> Task requirements
Word for word, write out all of the entries that follow.

[Collected data]
________________

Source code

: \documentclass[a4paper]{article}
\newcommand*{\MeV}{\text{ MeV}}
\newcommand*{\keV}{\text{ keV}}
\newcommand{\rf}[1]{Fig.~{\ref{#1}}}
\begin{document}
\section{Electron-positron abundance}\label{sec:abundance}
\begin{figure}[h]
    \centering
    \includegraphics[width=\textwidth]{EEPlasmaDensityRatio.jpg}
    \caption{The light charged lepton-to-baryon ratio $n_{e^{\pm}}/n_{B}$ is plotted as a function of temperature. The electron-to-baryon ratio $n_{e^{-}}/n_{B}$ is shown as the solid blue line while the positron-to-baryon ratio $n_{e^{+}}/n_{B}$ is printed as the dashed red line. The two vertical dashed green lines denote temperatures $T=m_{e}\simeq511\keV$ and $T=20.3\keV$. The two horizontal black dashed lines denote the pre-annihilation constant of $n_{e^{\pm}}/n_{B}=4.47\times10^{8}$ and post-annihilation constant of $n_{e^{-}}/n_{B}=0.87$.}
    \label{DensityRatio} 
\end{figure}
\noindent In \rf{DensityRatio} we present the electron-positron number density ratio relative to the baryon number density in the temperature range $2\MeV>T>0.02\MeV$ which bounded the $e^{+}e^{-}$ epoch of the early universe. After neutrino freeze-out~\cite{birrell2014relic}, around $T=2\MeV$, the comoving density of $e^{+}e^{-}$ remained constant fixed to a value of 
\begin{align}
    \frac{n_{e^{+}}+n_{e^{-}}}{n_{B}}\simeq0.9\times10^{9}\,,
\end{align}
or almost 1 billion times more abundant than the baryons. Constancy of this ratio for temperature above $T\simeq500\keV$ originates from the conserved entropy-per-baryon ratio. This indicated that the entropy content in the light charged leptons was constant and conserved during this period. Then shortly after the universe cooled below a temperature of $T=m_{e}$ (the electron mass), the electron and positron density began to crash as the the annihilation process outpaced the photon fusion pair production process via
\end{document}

________________

> Result below
Source code

: \documentclass[a4paper]{article}
\newcommand*{\MeV}{\text{ MeV}}
\newcommand*{\keV}{\text{ keV}}
\newcommand{\rf}[1]{Fig.~{\ref{#1}}}
\begin{document}
\section{Electron-positron abundance}\label{sec:abundance}
\begin{figure}[h]
    \centering
    \includegraphics[width=\textwidth]{EEPlasmaDensityRatio.jpg}
    \caption{The light charged lepton-to-baryon ratio $n_{e^{\pm}}/n_{B}$ is plotted as a function of temperature. The electron-to-baryon ratio $n_{e^{-}}/n_{B}$ is shown as the solid blue line while the positron-to-baryon ratio $n_{e^{+}}/n_{B}$ is printed as the dashed red line. The two vertical dashed green lines denote temperatures $T=m_{e}\simeq511\keV$ and $T=20.3\keV$. The two horizontal black dashed lines denote the pre-annihilation constant of $n_{e^{\pm}}/n_{B}=4.47\times10^{8}$ and post-annihilation constant of $n_{e^{-}}/n_{B}=0.87$.}
    \label{DensityRatio} 
\end{figure}
\noindent In \rf{DensityRatio} we present the electron-positron number density ratio relative to the baryon number density in the temperature range $2\MeV>T>0.02\MeV$ which bounded the $e^{+}e^{-}$ epoch of the early universe. After neutrino freeze-out~\cite{birrell2014relic}, around $T=2\MeV$, the comoving density of $e^{+}e^{-}$ remained constant fixed to a value of 
\begin{align}
    \frac{n_{e^{+}}+n_{e^{-}}}{n_{B}}\simeq0.9\times10^{9}\,,
\end{align}
or almost 1 billion times more abundant than the baryons. Constancy of this ratio for temperature above $T\simeq500\keV$ originates from the conserved entropy-per-baryon ratio. This indicated that the entropy content in the light charged leptons was constant and conserved during this period. Then shortly after the universe cooled below a temperature of $T=m_{e}$ (the electron mass), the electron and positron density began to crash as the the annihilation process outpaced the photon fusion pair production process via
\end{document}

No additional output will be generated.